───── Data for this task ─────
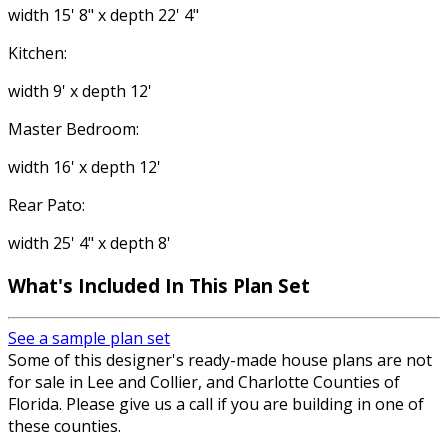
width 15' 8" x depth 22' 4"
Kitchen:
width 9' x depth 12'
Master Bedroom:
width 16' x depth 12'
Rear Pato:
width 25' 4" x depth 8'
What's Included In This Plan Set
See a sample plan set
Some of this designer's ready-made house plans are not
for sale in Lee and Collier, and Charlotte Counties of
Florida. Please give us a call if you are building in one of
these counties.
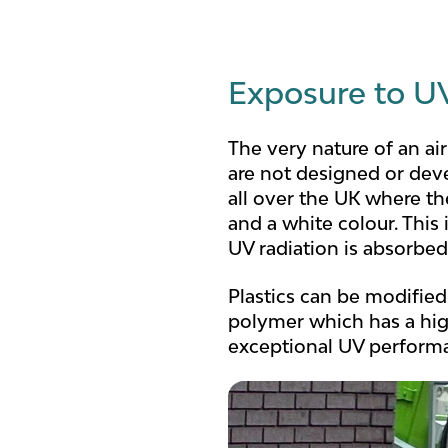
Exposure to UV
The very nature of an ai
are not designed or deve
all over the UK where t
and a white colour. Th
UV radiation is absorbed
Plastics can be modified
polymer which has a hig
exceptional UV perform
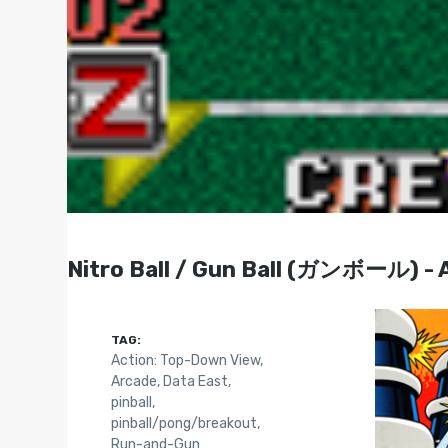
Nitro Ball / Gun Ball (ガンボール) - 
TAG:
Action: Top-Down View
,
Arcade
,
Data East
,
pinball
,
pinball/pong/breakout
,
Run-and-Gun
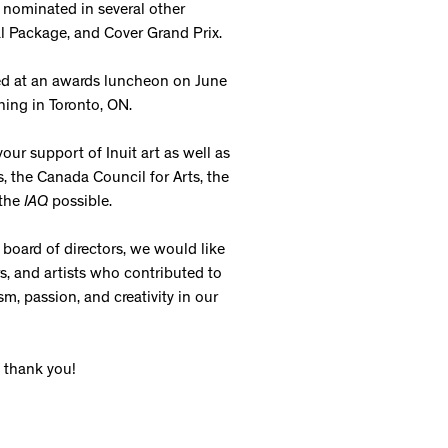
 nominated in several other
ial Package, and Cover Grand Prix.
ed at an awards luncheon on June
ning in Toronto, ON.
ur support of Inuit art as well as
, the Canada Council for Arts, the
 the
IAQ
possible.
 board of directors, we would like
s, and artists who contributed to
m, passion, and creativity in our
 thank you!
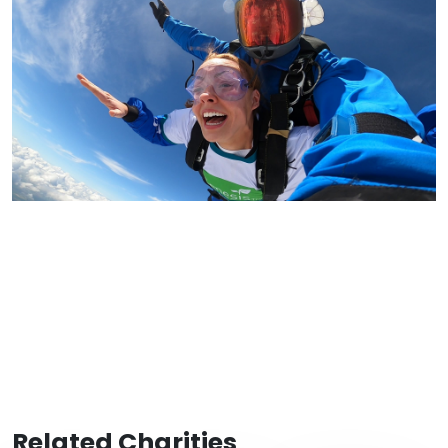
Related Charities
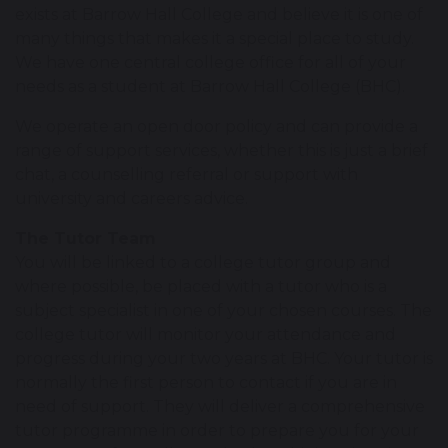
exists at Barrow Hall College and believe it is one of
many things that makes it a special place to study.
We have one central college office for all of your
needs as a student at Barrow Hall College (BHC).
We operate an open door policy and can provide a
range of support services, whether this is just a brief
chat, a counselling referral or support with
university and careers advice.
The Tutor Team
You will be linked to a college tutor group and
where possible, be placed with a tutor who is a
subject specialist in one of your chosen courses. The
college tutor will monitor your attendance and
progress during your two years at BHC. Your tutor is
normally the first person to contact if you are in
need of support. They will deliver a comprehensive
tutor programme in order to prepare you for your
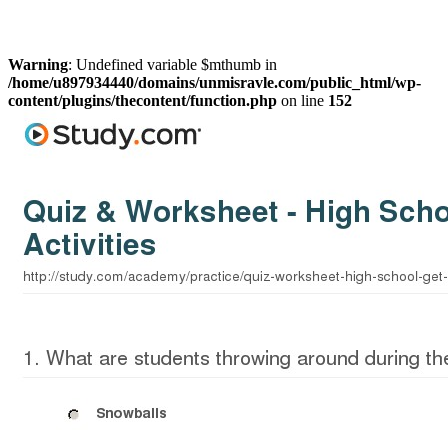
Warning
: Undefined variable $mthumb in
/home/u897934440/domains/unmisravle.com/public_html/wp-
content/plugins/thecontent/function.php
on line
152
─────
* **Instruction**
Return the lines above from the one with "all over the UK where t" through the one with "many things that", verbatim and nothing else. Omit every picture.

* **Exercise solution**
all over the UK where t
and a white colour. Th
UV radiation is absorbed
Plastics can be modified
polymer which has a hig
exceptional UV perform
Nitro Ball / Gun Ball (ガンボール) - 
TAG:
Action: Top-Down View
,
Arcade
,
Data East
,
pinball
,
pinball/pong/breakout
,
Run-and-Gun
 nominated in several other
ial Package, and Cover Grand Prix.
ed at an awards luncheon on June
ning in Toronto, ON.
ur support of Inuit art as well as
, the Canada Council for Arts, the
 the
IAQ
possible.
 board of directors, we would like
s, and artists who contributed to
m, passion, and creativity in our
 thank you!
Related Charities
exists at Barrow Hall College and believe it is one of
many things that makes it a special place to study.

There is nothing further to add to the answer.